» **Texto extraído**
══════════════════════════════

Resulta que un día encontré en mi barrio a Juan Felipe Botero Galvis, era un hombre que yo conocía hace muchos años. Me preguntó dónde vivía Jairo Pérez Luna, desde donde estábamos son tres casas en línea diagonal. Yo le dije: “Juan, te timó” y él me dijo que qué era eso y yo le dije: “Lo tumbó, lo engañó, ese viejo es muy ladrón”. Le señalé la casa, él fue a tocar y el señor no salió. Bueno, Juan me comisionó y me dijo: “Vos que estás en el barrio, por qué no le hacés un recorderis a ese señor a ver si me paga” y yo le hice tres recorderis. El tercer recorderis fue tres días antes de que llegaran los policías al lugar donde yo departía con los amigos; ese día ese señor me esgrimió una pistola, me amenazó que me iba a matar y que no iba a pagar absolutamente nada. Esgrimió el arma desde un tercer piso, donde vive este señor; en el primer piso estaban los dos hijos de él y estaban armados, los muchachos ese día no dijeron absolutamente nada. Entonces después de ese alegato con este señor, a los dos o tres días aparecieron los policías que le menciono, John Henry Suárez Velandia y Andrés Hernando Riascos Gómez, en esa época pertenecientes al cuadrante 37 15 63. Ellos llegaron de forma muy educada, “don Alexander, profe, usted por qué no baja con nosotros al CAI para que arregle el problema que tiene con don Jairo. Yo me negué, fui bastante radical y les dije “yo por allá no voy a ir, pero las personas que estaban ahí me convencieron”. Bajé al CAI. Al bajar al CAI, el obtuso policía me dijo que quedaba capturado en “fragancia por extorsión”. “Fragancia”, él me dijo fragancia. Entonces yo me le reí en la cara y le dije “vea, como yo sé que usted no sabe el significado de la palabra que le voy a traer a colación, usted es muy obtuso, o sea bruto, no se dice fragancia, el término es flagrancia”. Bueno, lo que sea, ahí me va a disculpar pero voy a utilizar palabras bastante soeces de grueso calibre pero fue lo que me tocó vivir y lo que he vivido. Me dijo “ah, no te preocupés negro hijueputa que de todos modos vas pa Bellavista”, y yo le dije “no creo, mañana a esta hora ya estaré afuera”.

══════════════════════════════

» **Extracto de datos**
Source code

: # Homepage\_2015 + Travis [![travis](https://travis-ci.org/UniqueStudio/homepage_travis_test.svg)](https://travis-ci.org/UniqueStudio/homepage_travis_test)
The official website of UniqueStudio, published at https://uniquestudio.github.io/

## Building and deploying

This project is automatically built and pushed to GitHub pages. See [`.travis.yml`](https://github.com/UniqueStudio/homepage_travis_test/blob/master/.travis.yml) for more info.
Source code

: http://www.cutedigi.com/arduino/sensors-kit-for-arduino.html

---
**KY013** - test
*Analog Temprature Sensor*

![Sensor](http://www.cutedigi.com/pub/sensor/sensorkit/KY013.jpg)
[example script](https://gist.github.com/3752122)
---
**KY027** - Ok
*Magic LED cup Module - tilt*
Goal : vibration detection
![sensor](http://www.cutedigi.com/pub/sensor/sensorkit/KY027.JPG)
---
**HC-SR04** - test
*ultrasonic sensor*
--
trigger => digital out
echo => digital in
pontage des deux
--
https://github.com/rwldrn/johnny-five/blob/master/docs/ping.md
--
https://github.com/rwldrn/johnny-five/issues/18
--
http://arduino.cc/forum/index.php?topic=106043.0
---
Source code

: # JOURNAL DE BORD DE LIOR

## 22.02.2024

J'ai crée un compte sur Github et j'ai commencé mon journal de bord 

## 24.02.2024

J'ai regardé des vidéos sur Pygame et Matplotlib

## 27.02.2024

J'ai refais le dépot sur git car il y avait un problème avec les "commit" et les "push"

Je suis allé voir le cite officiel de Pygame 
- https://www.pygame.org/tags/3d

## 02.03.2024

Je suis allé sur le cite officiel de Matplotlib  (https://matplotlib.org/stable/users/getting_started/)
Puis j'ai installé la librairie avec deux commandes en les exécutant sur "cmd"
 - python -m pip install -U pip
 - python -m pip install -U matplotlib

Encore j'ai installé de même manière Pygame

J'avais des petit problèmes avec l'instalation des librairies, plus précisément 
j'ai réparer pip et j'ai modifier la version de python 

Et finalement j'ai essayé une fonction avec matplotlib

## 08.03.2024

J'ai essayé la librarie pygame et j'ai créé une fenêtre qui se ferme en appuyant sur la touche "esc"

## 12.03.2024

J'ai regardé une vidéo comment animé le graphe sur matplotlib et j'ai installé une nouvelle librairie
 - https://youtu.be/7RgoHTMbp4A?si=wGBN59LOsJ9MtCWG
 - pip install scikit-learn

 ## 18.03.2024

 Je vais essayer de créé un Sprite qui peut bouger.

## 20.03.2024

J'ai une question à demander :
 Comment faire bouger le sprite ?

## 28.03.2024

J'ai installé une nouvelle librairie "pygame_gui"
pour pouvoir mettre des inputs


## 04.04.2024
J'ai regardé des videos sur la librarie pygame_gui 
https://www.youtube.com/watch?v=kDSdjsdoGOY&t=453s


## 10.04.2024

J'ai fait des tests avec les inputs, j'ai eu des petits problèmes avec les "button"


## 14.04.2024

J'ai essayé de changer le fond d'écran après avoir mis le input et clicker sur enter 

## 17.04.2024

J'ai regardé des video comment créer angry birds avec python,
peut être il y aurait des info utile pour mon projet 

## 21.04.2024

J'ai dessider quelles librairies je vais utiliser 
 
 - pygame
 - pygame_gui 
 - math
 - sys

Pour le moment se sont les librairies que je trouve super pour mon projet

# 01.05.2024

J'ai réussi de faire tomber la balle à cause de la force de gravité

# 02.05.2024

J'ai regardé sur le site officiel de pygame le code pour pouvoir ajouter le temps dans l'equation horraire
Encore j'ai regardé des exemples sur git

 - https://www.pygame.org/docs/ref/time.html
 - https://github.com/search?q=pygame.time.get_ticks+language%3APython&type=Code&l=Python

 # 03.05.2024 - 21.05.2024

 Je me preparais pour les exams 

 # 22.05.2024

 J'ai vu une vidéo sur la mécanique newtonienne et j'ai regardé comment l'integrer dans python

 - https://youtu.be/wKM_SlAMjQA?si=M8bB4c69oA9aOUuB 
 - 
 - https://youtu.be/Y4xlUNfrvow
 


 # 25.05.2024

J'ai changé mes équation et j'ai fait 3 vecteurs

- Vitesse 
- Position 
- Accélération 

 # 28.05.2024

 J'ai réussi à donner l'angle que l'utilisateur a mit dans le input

══════════════════════════════

» **Qué debe hacer**
Prosiga el relato sobre la detención en el CAI a partir de su última oración. Los datos proceden de una fuente distinta.

» **Resultado obtenido**
***
Durante cinco años estuve postergando esta historia. Primero me justifico: siempre que me veía con Álex él tenía una nueva arista que le crecía a la historia como un hijo enfermo al tronco de un árbol. Una nueva demanda, un derecho de petición, el descubrimiento de un policía que le negó un recurso legal en una oficina mugrosa del centro de Medellín. Pero un día en los pasillos del Palacio de Justicia de Medellín alguien me habló de Alexánder, dijo: “Ese loco tiene razón, a ese loco lo pisotearon como a un muerto y ahora tiene a un fiscal cogido, arrinconado”. Se refería al fiscal Víctor Emilio Arroyave Lopera.